A physical Michigan CB, good in zone coverage, with great tackling skills, but a lack of speed and man skills that have most considering him as a safety. Where have we heard that before?

Warren is to Marlin Jackson as recent profile A.J. Edds is to Chad Greenway. Players from the same school, playing the same roles with very similar strengths and weaknesses, but this year's edition isn't quiet the overall prospect making them a mid round pick, rather than a 1st rounder. Warren is a CB who'll excel playing near the line in underneath zone and run support, but will struggle if he's asked to man up on WRs deep regularly.

A team like Indy that values run support and is still mostly man coverage will likely have serious interest in Warren in the middle to late rounds. Despite being a little rough around the edges and not a fit at CB in many schemes Warren has the skills to become a great zone CB.

Mocking the Draft

Warren is as good of a tackler as there is in this year's cornerback class. He's as reliable as they come in the open field and can really hit the ball carrier. He'll need to learn to shed better, but Warren's tackling is one of the things that makes him such a good prospect to move to safety. He wraps up correctly and drives through his tackles.

Reads quarterbacks pretty well in zone to get a good jump. Breaks up more passes with his physical playing style, and less so his athletic ability. Has a tendency to hit the receiver before the ball arrives, and needs to become a little more disciplined.

He's good at reading plays in front of him and has a better short-area burst than people give him credit for. Few players have been knocked during the offseason process as much as Warren, and some of it is unfounded. He'll get underdrafted.

NFL Draft Scout

Reacts quickly to throws in front of him, although his footwork is not always sound. Pounds and wraps up receivers making receptions in front of him. Jumps routes when quarterback locks onto a receiver. Jumps underneath routes to make tackles. Poor backpedal, allows receivers to eat up cushion.

Works hard to get off tight end blocks on the edge when supporting the run. Is not strong enough to rip off consistently, put will attempt to force plays inside and reach the sideline. Backs typically don't elude him once in the grasp. Stays home against misdirection plays and cutbacks.

Secure tackler in the open field who brings his hips and wraps with authority. Strong enough to knock the ball out of the receiver's hands during or after the catch is secured. Effective arm tackler but bends at the waist to tackle in space instead of dropping his hips, will miss tackles against NFL backs. Lunges and leaps at the feet of running backs when supporting the run, which is not acceptable at the next level.

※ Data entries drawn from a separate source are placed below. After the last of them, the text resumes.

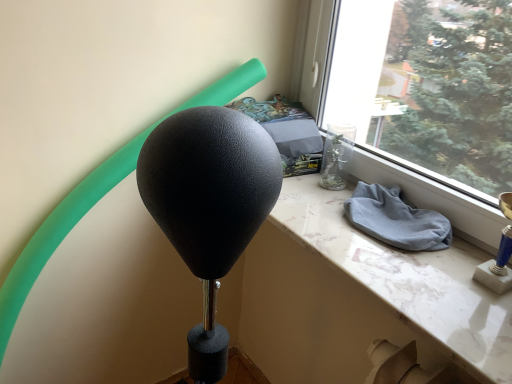
This screenshot has width=512, height=384. Identify the location of free space to the left of gray cotton cloth at window sill. (318, 219).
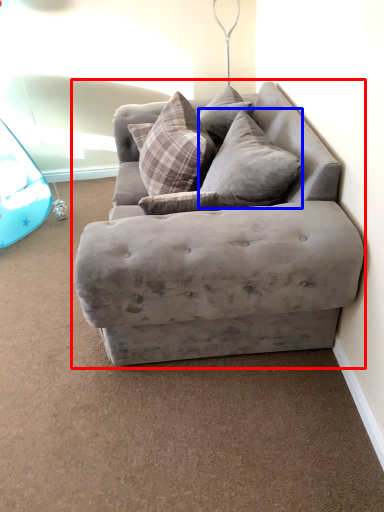
Question: Which object appears farthest to the camera in this image, studio couch (highlighted by a red box) or pillow (highlighted by a blue box)?

Choices:
 (A) studio couch
 (B) pillow

Answer: (B)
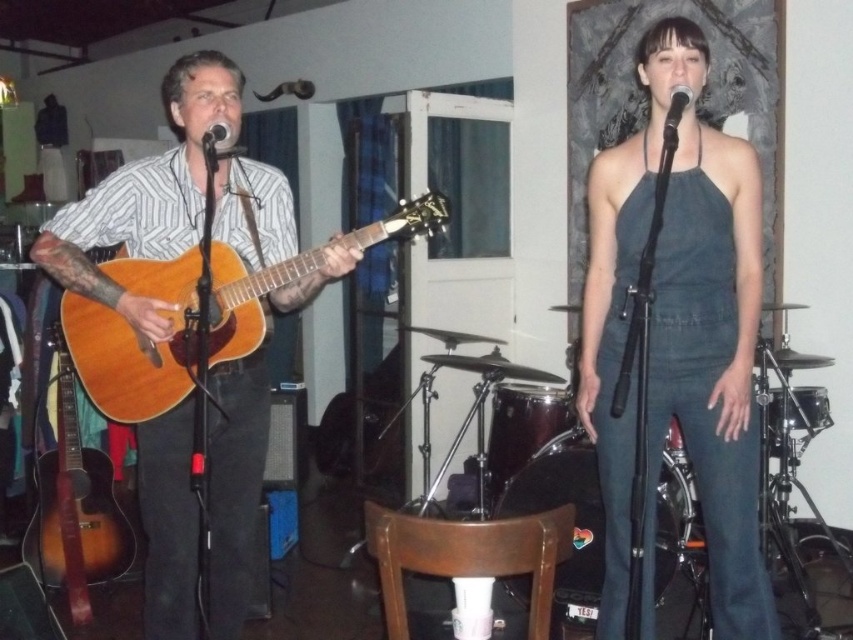
Can you confirm if black matte microphone at upper center is positioned to the right of black matte microphone at center?

Correct, you'll find black matte microphone at upper center to the right of black matte microphone at center.

Does black matte microphone at upper center have a greater width compared to black matte microphone at center?

Yes, black matte microphone at upper center is wider than black matte microphone at center.

The width and height of the screenshot is (853, 640). In order to click on black matte microphone at upper center in this screenshot , I will do `click(675, 115)`.

Does dark denim jumpsuit at center have a lesser height compared to black matte microphone at center?

Incorrect, dark denim jumpsuit at center's height does not fall short of black matte microphone at center's.

Who is more forward, [645,568] or [212,145]?

Point [212,145]

Locate an element on the screen. This screenshot has width=853, height=640. dark denim jumpsuit at center is located at coordinates (679, 339).

Which is in front, point (183, 502) or point (225, 125)?

Point (225, 125)

Can you confirm if matte wood guitar at left is wider than black matte microphone at center?

Yes.

Does point (164, 193) come closer to viewer compared to point (212, 134)?

That is False.

In order to click on matte wood guitar at left in this screenshot , I will do `click(148, 195)`.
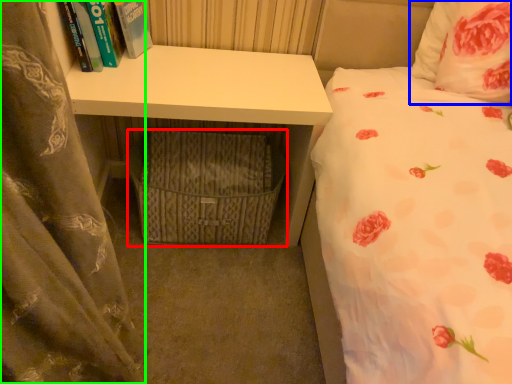
Question: Which object is the closest to the crate (highlighted by a red box)? Choose among these: pillow (highlighted by a blue box) or curtain (highlighted by a green box).

Choices:
 (A) pillow
 (B) curtain

Answer: (B)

Loves the game. Plays with passion and toughness. Directs other defensive backs into position.

Warren possesses the size and athleticism coveted in defensive backs. He’s a tough, competitive player who can really help out in run support with his aggressiveness and sound open-field tackling. Warren’s a confident, instinctive performer who’s comfortable reacting to plays in front of him.

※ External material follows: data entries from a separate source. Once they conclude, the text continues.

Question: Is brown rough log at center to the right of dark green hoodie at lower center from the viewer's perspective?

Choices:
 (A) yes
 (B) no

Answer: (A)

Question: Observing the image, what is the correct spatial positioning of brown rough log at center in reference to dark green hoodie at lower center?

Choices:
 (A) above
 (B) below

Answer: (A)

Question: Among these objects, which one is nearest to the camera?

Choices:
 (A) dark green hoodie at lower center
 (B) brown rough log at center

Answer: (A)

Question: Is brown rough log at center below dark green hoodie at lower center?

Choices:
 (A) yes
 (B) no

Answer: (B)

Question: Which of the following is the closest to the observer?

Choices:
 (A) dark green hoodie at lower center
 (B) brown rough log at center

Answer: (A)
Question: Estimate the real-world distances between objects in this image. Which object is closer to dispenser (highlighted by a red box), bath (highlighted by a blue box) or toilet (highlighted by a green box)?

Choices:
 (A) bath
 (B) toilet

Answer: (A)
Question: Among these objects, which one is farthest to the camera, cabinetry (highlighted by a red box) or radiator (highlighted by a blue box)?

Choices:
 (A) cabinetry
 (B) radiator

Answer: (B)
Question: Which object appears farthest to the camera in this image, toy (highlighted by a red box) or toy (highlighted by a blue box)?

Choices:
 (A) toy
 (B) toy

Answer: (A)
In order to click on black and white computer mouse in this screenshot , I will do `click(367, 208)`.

Lacks the necessary pure speed to play on an island and turn and run with speedy receivers. His lateral agility and burst are only adequate.

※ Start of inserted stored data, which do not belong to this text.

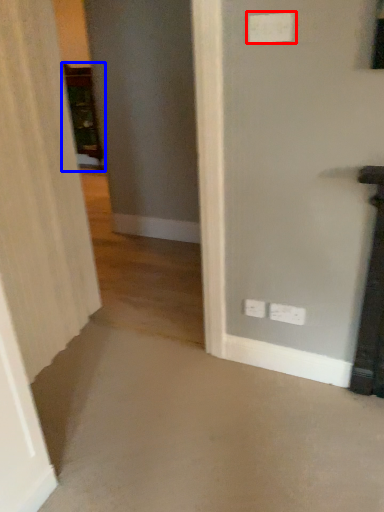
Question: Which point is further to the camera, electric outlet (highlighted by a red box) or furniture (highlighted by a blue box)?

Choices:
 (A) electric outlet
 (B) furniture

Answer: (B)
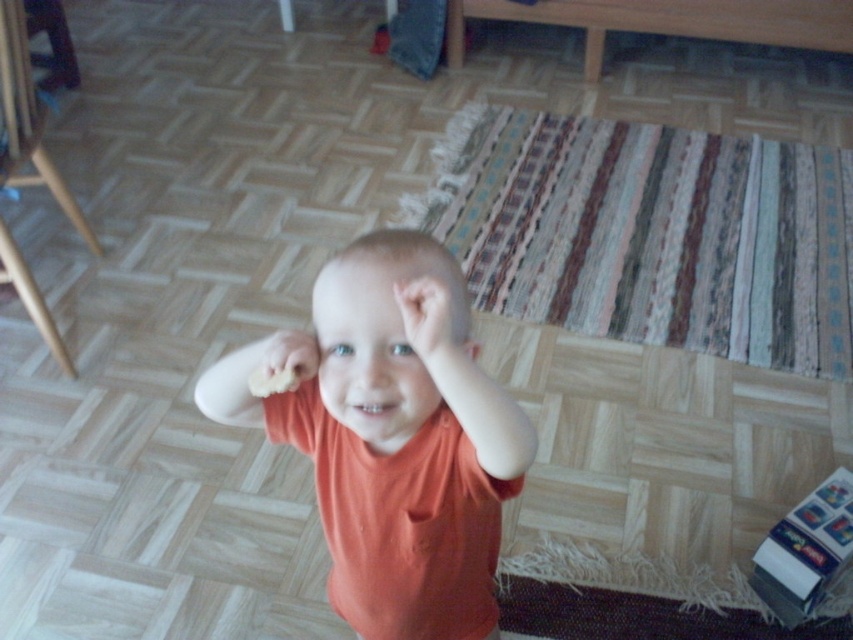
Question: Which of the following is the closest to the observer?

Choices:
 (A) matte orange hand at center
 (B) orange matte head at center
 (C) matte orange ear at center
 (D) orange matte shirt at center

Answer: (B)

Question: Does orange matte shirt at center appear under orange matte head at center?

Choices:
 (A) no
 (B) yes

Answer: (B)

Question: Which of the following is the closest to the observer?

Choices:
 (A) (485, 417)
 (B) (476, 346)

Answer: (A)

Question: Is orange matte head at center to the right of smooth beige hand at center from the viewer's perspective?

Choices:
 (A) no
 (B) yes

Answer: (B)

Question: Does matte orange hand at center appear on the left side of smooth beige hand at center?

Choices:
 (A) no
 (B) yes

Answer: (A)

Question: Which point is closer to the camera?

Choices:
 (A) (426, 412)
 (B) (426, 301)
 (C) (469, 355)

Answer: (B)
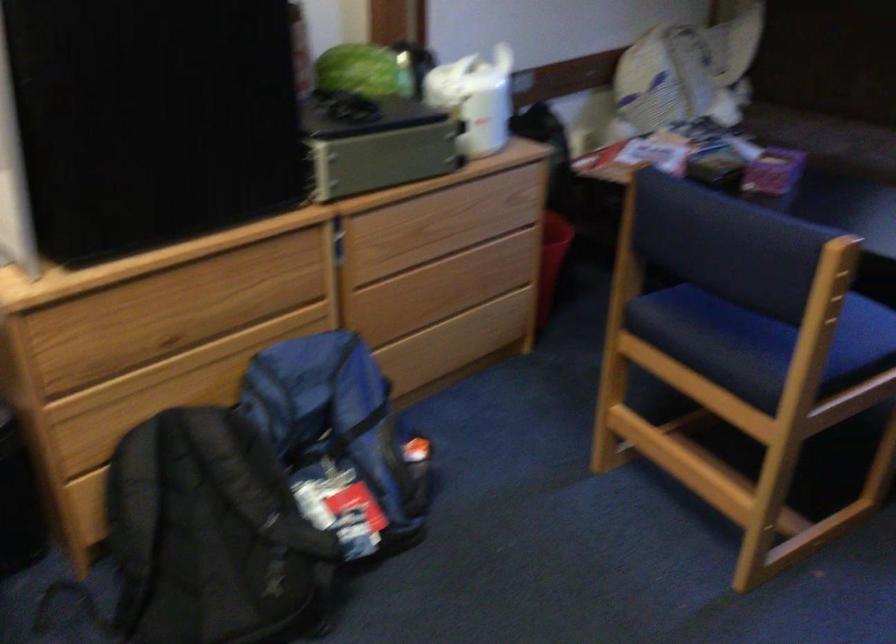
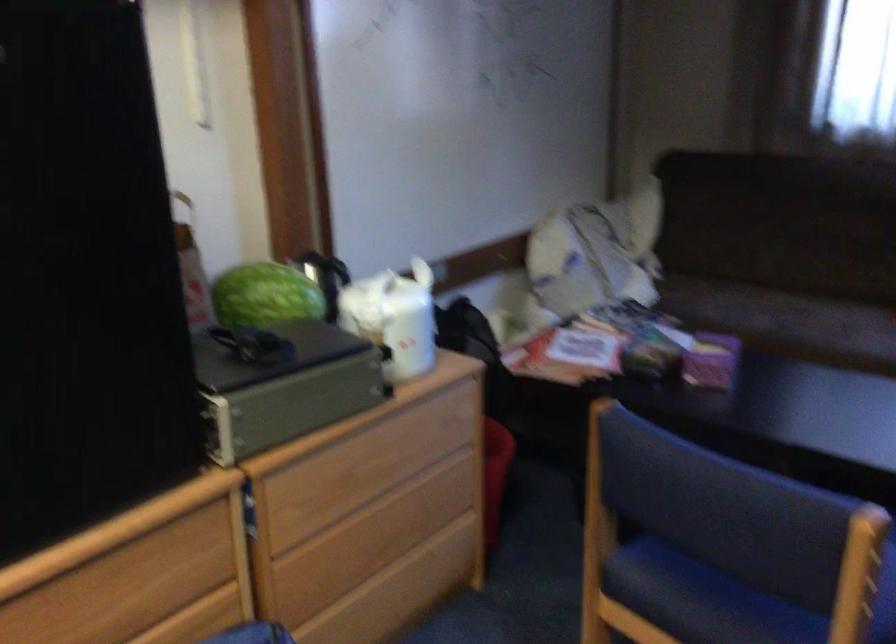
Question: The images are taken continuously from a first-person perspective. In which direction are you moving?

Choices:
 (A) Left
 (B) Right
 (C) Forward
 (D) Backward

Answer: (C)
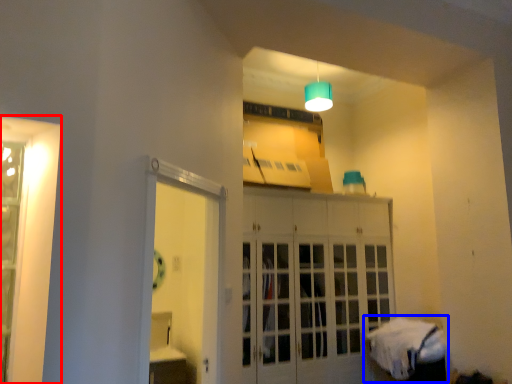
Question: Which object is closer to the camera taking this photo, window (highlighted by a red box) or bed (highlighted by a blue box)?

Choices:
 (A) window
 (B) bed

Answer: (A)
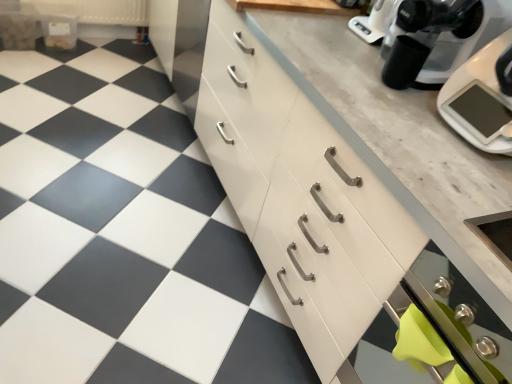
Locate an element on the screen. This screenshot has width=512, height=384. free space to the left of black plastic coffee maker at upper right is located at coordinates (340, 65).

Warren's technique issues even in zone mean he isn't likely to step right into a big role well (as a more polished zone CB like Spievey might), but Warren could be available as late as the 6th round, where he'd be a steal for a team looking for a CB to play mostly short zone. Keep an eye out for Warren next Saturday in the final four rounds. He fits what Indy likes to do and very much compares to a player they thought quite highly of in 2005.